[PATCH v3] xfs: rework zero range to prevent invalid i_size updates

Brian Foster <bfoster@xxxxxxxxxx> · Wed, 8 Oct 2014 14:51:24 -0400

The zero range operation is analogous to fallocate with the exception of
converting the range to zeroes. E.g., it attempts to allocate zeroed
blocks over the range specified by the caller. The XFS implementation
kills all delalloc blocks currently over the aligned range, converts the
range to allocated zero blocks (unwritten extents) and handles the
partial pages at the ends of the range by sending writes through the
pagecache.

The current implementation suffers from several problems associated with
inode size. If the aligned range covers an extending I/O, said I/O is
discarded and an inode size update from a previous write never makes it
to disk. Further, if an unaligned zero range extends beyond eof, the
page write induced for the partial end page can itself increase the
inode size, even if the zero range request is not supposed to update
i_size (via KEEP_SIZE, similar to an fallocate beyond EOF).
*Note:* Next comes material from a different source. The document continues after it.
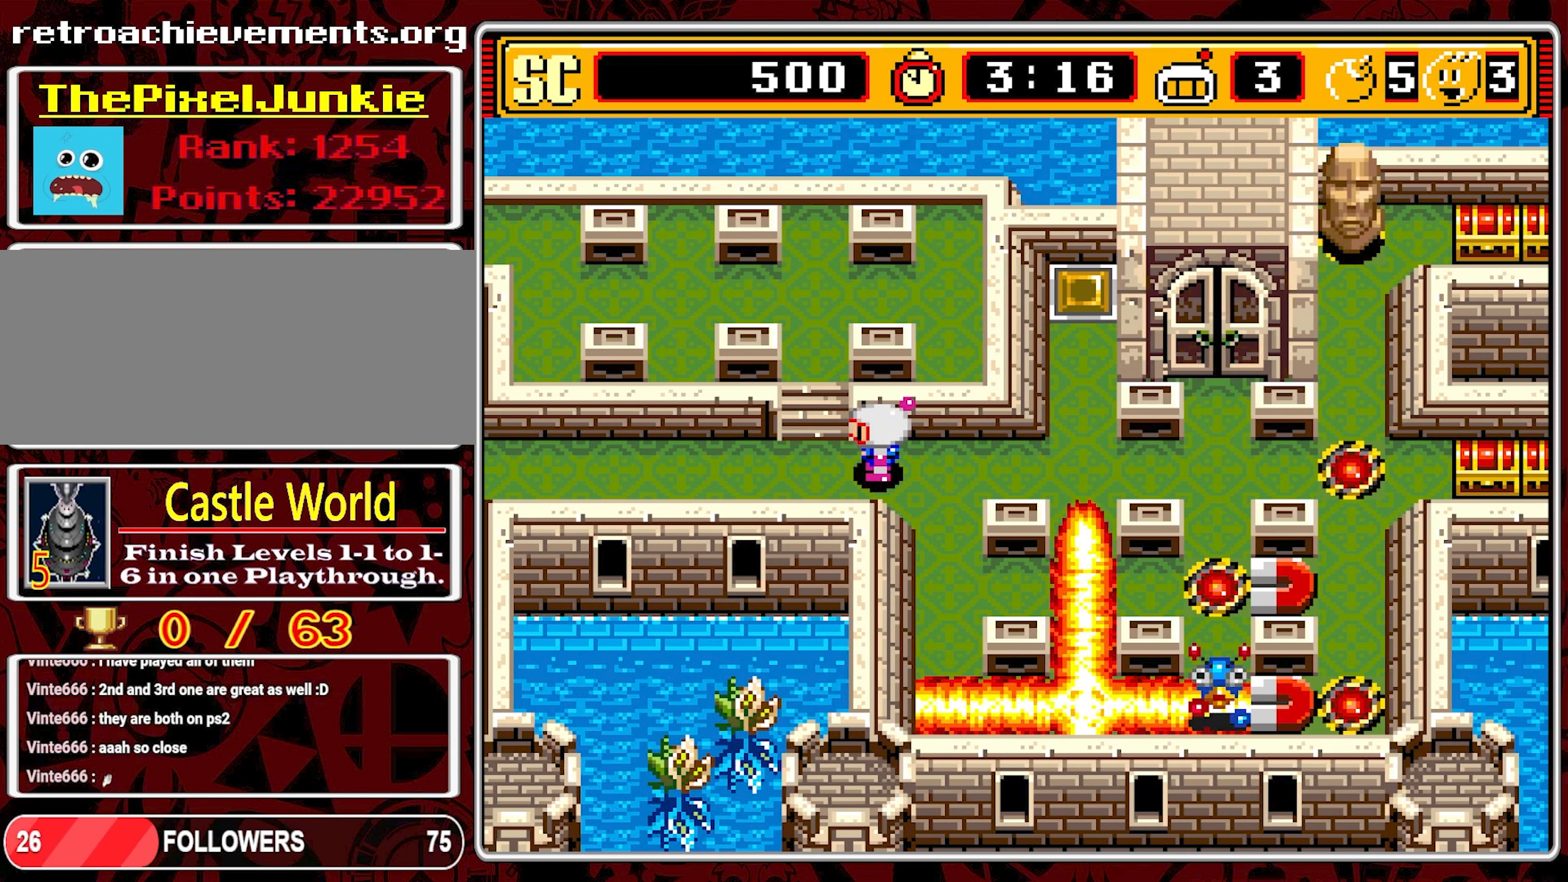
{"buttons": [], "events": []}
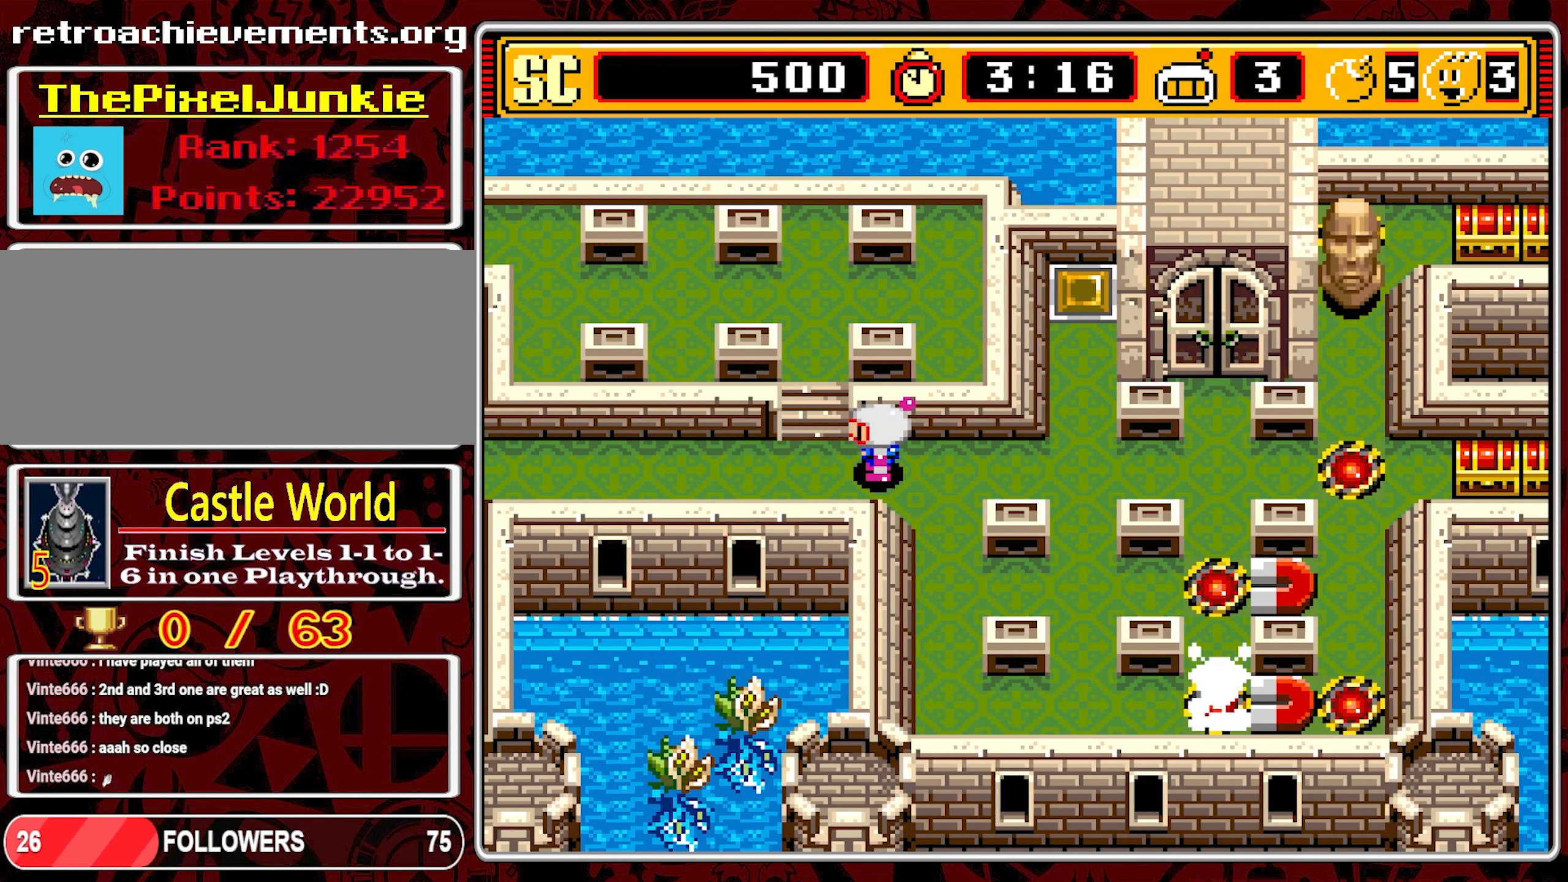
{"buttons": ["DPAD_RIGHT"], "events": [[66, "DPAD_RIGHT", "down"]]}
The latter behavior not only incorrectly increases the inode size, but
can lead to stray delalloc blocks on the inode. Typically, post-eof
preallocation blocks are either truncated on release or inode eviction
or explicitly written to by xfs_zero_eof() on natural file size
extension. If the inode size increases due to zero range, however,
associated blocks leak into the address space having never been
converted or mapped to pagecache pages. A direct I/O to such an
uncovered range cannot convert the extent via writeback and will BUG().
For example:

$ xfs_io -fc "pwrite 0 128k" -c "fzero -k 1m 54321" <file>
...
$ xfs_io -d -c "pread 128k 128k" <file>
<BUG>

If the entire delalloc extent happens to not have page coverage
whatsoever (e.g., delalloc conversion couldn't find a large enough free
space extent), even a full file writeback won't convert what's left of
the extent and we'll assert on inode eviction.

Rework xfs_zero_file_space() to avoid buffered I/O for partial pages.
Align to blocksize rather than page size and use uncached buffers to
zero partial blocks. Preallocate the outward block-aligned range to
provide fallocate allocation semantics and convert the inward range to
unwritten extents to zero the range.

Signed-off-by: Brian Foster <bfoster@xxxxxxxxxx>
---

v3:
- Pass length to xfs_alloc_file_space() rather than end offset.
- Split up start/end page writeback branches.
- Fix up a bunch of comments.
v2: http://oss.sgi.com/archives/xfs/2014-10/msg00138.html
- Refactor the logic to punch out pagecache/delalloc first and do
  allocation last to prevent stray delalloc on ENOSPC.
v1: http://oss.sgi.com/archives/xfs/2014-10/msg00052.html

 fs/xfs/xfs_bmap_util.c | 133 ++++++++++++++++++++++++++++++++++---------------
 1 file changed, 92 insertions(+), 41 deletions(-)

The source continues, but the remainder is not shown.